Dr. Dharmapal G. K. The Best Orthopaedic Surgeon in Bengaluru

Treatment for Hand Fractures

Hand fractures


Nonsurgical Treatment

If a fracture does not line up in an acceptable position, often, your doctor can realign the bone fragments by gently manipulating them back into position without making an incision. This procedure is called a closed reduction. A cast, splint or brace may be applied to keep the bones in acceptable alignment while they heal. The cast may extend from your fingertips almost to your elbow to support the bones properly.

Your doctor will probably order a second set of x-rays about 1 to 2 weeks later. This is done to ensure that the bones are healing in the proper position.

Depending on the location and stability of the fracture, you may have to wear the cast for 3 to 6 weeks. Some types of fractures can be protected by wearing a removable splint or by being “buddy strapped” to an adjacent non-injured finger. The non-injured finger acts as a “moving splint” to support the injured finger.

Gentle hand exercises can usually begin after 3 weeks.

Surgical Treatment

Some hand fractures require surgery to realign and stabilize the fracture fragments. This includes open fractures in which pieces of bone have broken through the skin.

Your doctor will make an incision to help reposition the bone fragments into their normal alignment. Small metal devices—such as wires, screws, pins, staples, and plates—may be used to hold the pieces of fractured bone in place.

Metacarpal fracture and internal fixation

(Left) X-ray shows a metacarpal fracture of the ring finger. (Right) Here, the fracture has been repaired with a plate and screws.

Reproduced from Kozin SH, Thoder JJ, Lieberman G: Operative Treatment of Metacarpal and Phalangeal Shaft Fractures. J Am Acad Orthop Surg 2000;8:111-121.

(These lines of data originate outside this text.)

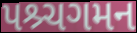
પશ્ર્ચગમન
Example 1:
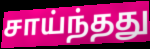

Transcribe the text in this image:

சாய்ந்தது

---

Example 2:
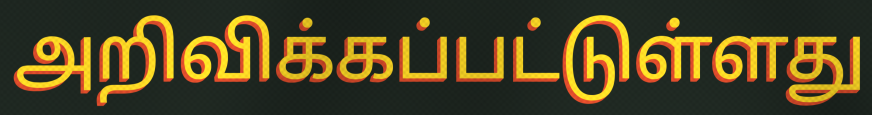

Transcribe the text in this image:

அறிவிக்கப்பட்டுள்ளது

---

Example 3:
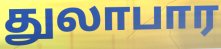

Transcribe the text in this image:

துலாபார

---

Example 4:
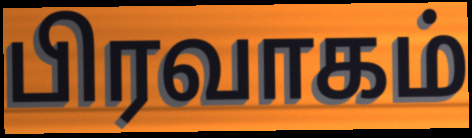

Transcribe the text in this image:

பிரவாகம்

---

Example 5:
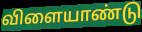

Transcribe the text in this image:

விளையாண்டு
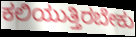
ಕಲಿಯುತ್ತಿರಬೇಕು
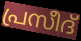
പ്രസീദ്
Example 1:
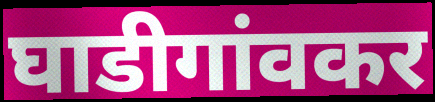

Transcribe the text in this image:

घाडीगांवकर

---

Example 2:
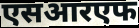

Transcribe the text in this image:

एसआरएफ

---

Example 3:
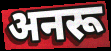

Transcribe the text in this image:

अनरू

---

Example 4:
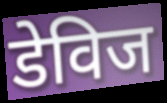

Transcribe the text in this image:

डेविज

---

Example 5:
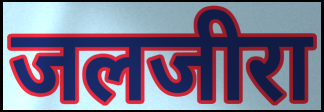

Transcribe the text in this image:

जलजीरा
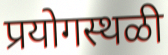
प्रयोगस्थळी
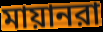
মায়ানরা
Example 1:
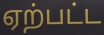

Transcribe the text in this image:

ஏற்பட்ட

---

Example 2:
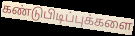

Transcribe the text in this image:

கண்டுபிடிப்புக்களை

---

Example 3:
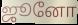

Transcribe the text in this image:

ஜூனோ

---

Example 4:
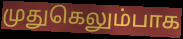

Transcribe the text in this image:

முதுகெலும்பாக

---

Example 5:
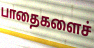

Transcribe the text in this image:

பாதைகளைச்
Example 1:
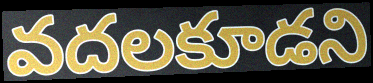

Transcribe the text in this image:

వదలకూడని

After surgery, you may have to wear a splint or cast for a period of time in order to protect the fracture. If the bone changes position during healing, your finger may lose some function. Your doctor will talk with you about when it is safe to begin range-of-motion exercises and to resume your activities after surgery.

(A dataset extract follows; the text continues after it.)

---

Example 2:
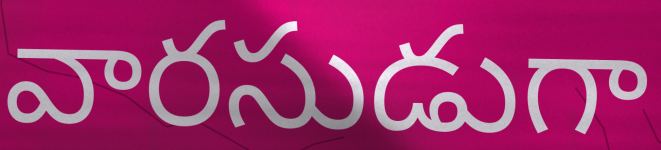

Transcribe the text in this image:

వారసుడుగా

Phalanx fractures and internal fixation

(Left) X-ray shows fractures in the phalanges of two fingers. (Right) In this x-ray, the fractures have been repaired with screws.

Reproduced from Kozin SH, Thoder JJ, Lieberman G: Operative Treatment of Metacarpal and Phalangeal Shaft Fractures. J Am Acad Orthop Surg 2000; 8:111-121.


Complications of Hand Fractures

Because some fractures require prolonged immobilization in a cast or splint, your hand and fingers may become stiff. Your doctor or, in some cases, an occupational therapist, physical therapist or hand therapist, will provide specific exercises to help decrease stiffness and improve function.

Even after carefully following therapy instructions after fracture treatment, some patients may continue to have difficulty with stiffness or a contracture (loss of motion) in the hand. If this occurs, your doctor may recommend a surgical procedure to help restore motion and/or function to your finger. Commonly used procedures include:

  • Surgical removal of the retained hardware (such as pins, screws, or plate and screws)
  • Tenolysis—freeing up a tendon from scar tissue
  • Contracture release—releasing the tight or restrictive supporting structures around the involved joint, including the ligaments and/or joint capsule

Generally, these procedures are used once a fracture has healed and there is no evidence of progress or improvement in the return of function to the injured finger. Your doctor will talk with you about whether an additional procedure is needed in your situation and how it may affect your recovery.